:: Check your understanding ::
a) Answer these questions from the study summary on oxidative stress in brain ischemia:
(i) Which three values were measured in hemolysates?
(ii) Which four values were measured in plasma?
(iii) Did TIA patients or stroke patients show higher values of AOPP?
b) Rewrite the paragraph of the study summary on oxidative stress in brain ischemia that begins "There are many opened questions" as a shorter bulleted list that keeps its main facts.

The Differences in the Cellular and Plasma Antioxidative Capacity Between Transient and Defined Focal Brain Ischemia: Does it Suggest Supporting Time-Dependent Neuroprotection Therapy?

There are many opened questions about the precocious role of oxidative stress in the physiopathology of the early stage of transitory ischemic attack (TIA) and defined focal brain ischemia, as well as about its correlation with clinical severity, short-lasting and clinical outcome prediction in these conditions. The study evaluates the values of glutathione (GSH), glutathione peroxidase, and superoxide dismutase (SOD) in hemolysates and total thiol content (-SH), advanced oxidation protein products (AOPP), SOD, and malondialdehyde (MDA) in plasma, in TIA and stroke patients in the early stage of their neurological onset. The results are interpreted in view of the potential relationship between tested parameters and clinical severity and clinical outcome prediction. Better hemolysates' and total antioxidant profile with higher values of AOPP were observed in TIA compared to stroke patients (p < 0.05). The stroke patients with initially better clinical presentation showed better antioxidant profile with lower values of AOPP (p < 0.05). In TIA patients, this was observed for GSH, -SH content, and AOPP (p < 0.05), which correlated with a short risk for stroke occurrence in this group (p < 0.01). Beyond MDA values, all tested parameters showed correlation with clinical outcome in stroke patients (p < 0.05). The measurement of oxidative stress in TIA and stroke patients would be important for identifying patients' subgroups which might receive supporting therapy providing better neurological recovery and clinical outcome. That approach might give us an additional view of a short-lasting risk of stroke occurrence after TIA, and its clinical outcome and prognosis.

[Stored data]
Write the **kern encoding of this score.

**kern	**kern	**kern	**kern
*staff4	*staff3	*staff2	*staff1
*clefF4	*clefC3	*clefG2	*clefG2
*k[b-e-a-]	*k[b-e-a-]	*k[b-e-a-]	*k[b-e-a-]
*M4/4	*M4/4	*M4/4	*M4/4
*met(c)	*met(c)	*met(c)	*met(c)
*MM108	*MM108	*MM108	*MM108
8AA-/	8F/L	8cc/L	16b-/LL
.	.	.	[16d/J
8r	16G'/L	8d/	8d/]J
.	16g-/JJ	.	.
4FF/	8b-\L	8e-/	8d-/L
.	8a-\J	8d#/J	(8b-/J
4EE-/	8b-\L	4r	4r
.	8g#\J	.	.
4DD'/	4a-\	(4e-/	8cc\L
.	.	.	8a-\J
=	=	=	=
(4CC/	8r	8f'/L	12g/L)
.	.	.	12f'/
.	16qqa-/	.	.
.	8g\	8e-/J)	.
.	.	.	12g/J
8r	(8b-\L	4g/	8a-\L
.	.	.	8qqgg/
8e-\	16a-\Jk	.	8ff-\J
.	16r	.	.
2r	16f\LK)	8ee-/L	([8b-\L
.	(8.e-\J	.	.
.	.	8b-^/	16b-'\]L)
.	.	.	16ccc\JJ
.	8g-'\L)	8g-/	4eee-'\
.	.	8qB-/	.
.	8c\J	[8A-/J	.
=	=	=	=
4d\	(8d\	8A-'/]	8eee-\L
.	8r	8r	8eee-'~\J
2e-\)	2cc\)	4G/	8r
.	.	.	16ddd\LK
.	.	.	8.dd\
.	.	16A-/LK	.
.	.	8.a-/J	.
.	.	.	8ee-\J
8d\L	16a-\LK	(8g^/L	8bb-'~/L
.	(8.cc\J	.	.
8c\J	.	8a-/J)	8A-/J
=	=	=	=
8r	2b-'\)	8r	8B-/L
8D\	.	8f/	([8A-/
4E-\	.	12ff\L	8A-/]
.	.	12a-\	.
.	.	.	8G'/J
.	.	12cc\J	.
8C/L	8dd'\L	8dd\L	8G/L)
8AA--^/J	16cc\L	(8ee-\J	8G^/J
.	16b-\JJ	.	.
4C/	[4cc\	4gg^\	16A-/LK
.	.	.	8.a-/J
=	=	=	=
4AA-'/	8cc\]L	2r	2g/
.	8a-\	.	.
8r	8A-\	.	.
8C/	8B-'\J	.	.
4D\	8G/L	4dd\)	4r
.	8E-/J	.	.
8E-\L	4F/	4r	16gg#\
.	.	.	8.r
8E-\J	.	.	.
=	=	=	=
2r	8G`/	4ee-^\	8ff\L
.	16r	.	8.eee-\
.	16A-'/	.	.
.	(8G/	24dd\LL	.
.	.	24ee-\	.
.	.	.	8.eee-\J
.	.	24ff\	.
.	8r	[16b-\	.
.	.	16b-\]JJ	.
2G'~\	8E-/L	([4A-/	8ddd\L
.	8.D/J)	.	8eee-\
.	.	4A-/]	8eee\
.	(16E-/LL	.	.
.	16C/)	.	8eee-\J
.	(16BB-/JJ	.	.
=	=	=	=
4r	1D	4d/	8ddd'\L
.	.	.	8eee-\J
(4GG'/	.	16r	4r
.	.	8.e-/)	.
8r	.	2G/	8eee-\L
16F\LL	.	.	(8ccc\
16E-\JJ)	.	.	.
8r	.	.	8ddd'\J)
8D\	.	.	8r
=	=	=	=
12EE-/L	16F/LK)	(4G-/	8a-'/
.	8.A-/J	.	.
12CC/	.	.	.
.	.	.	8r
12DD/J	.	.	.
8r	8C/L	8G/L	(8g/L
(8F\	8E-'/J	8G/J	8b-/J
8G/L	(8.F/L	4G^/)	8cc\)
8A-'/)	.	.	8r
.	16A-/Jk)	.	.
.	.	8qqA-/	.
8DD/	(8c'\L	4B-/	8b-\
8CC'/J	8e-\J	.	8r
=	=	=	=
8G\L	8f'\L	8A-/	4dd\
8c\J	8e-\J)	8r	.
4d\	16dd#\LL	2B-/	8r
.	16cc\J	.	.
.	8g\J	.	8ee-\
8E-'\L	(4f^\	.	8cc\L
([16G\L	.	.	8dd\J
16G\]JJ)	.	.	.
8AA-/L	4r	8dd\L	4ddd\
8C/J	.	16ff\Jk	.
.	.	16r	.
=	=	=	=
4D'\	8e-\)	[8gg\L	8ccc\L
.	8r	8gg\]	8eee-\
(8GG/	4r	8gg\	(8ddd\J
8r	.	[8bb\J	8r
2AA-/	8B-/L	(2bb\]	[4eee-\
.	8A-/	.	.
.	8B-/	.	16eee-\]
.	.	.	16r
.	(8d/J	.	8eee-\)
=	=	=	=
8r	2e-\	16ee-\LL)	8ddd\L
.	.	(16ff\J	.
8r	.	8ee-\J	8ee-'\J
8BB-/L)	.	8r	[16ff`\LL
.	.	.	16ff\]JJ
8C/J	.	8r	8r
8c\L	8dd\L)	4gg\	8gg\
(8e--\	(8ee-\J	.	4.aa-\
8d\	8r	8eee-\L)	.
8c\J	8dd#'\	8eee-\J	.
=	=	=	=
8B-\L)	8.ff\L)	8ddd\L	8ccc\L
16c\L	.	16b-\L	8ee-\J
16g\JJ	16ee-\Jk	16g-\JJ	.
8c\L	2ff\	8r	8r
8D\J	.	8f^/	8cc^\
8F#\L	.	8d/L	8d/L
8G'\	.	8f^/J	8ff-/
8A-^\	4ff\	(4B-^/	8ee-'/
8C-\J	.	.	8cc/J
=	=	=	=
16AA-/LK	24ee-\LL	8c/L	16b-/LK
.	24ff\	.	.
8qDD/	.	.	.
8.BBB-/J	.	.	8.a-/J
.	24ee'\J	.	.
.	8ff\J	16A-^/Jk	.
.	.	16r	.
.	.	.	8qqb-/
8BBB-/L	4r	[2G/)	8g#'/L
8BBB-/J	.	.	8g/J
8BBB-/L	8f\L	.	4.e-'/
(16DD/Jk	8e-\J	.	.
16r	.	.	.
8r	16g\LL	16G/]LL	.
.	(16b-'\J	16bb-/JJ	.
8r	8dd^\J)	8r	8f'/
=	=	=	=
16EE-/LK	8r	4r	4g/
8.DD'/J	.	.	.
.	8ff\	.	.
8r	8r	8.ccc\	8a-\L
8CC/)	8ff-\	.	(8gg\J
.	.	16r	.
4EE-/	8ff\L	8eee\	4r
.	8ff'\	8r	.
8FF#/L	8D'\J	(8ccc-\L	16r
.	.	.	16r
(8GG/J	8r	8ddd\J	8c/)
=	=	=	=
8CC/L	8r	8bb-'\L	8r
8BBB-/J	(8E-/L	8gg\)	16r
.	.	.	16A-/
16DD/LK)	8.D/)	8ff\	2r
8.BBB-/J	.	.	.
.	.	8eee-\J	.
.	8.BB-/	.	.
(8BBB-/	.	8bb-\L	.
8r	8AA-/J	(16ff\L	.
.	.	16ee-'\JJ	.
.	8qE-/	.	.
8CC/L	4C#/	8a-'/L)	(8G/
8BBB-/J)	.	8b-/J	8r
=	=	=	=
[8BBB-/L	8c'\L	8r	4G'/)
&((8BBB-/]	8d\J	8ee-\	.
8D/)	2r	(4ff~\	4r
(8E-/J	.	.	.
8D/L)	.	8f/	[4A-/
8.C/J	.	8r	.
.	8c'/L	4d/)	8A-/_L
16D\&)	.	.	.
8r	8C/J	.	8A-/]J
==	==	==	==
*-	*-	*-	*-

:: Task-by-task results ::
a)
(i) Glutathione (GSH), glutathione peroxidase, and superoxide dismutase (SOD).
(ii) Total thiol content (-SH), advanced oxidation protein products (AOPP), SOD, and malondialdehyde (MDA).
(iii) TIA patients.

b)
- Open questions remain about the early role of oxidative stress in TIA and defined focal brain ischemia, and about how it relates to clinical severity, short-term risk, and outcome prediction.
- In the early stage after neurological onset in TIA and stroke patients, the study measured GSH, glutathione peroxidase, and SOD in hemolysates, and -SH content, AOPP, SOD, and MDA in plasma.
- TIA patients had a better hemolysate and total antioxidant profile and higher AOPP values than stroke patients (p < 0.05).
- Stroke patients with a better initial clinical presentation had a better antioxidant profile and lower AOPP values (p < 0.05).
- In TIA patients, this was seen for GSH, -SH content, and AOPP (p < 0.05), which correlated with a short risk of stroke (p < 0.01).
- In stroke patients, the tested parameters apart from MDA correlated with clinical outcome (p < 0.05).
- Measuring oxidative stress could identify subgroups of patients who might benefit from supporting therapy for better recovery and outcome. It could also give more insight into short-term stroke risk after TIA, clinical outcome, and prognosis.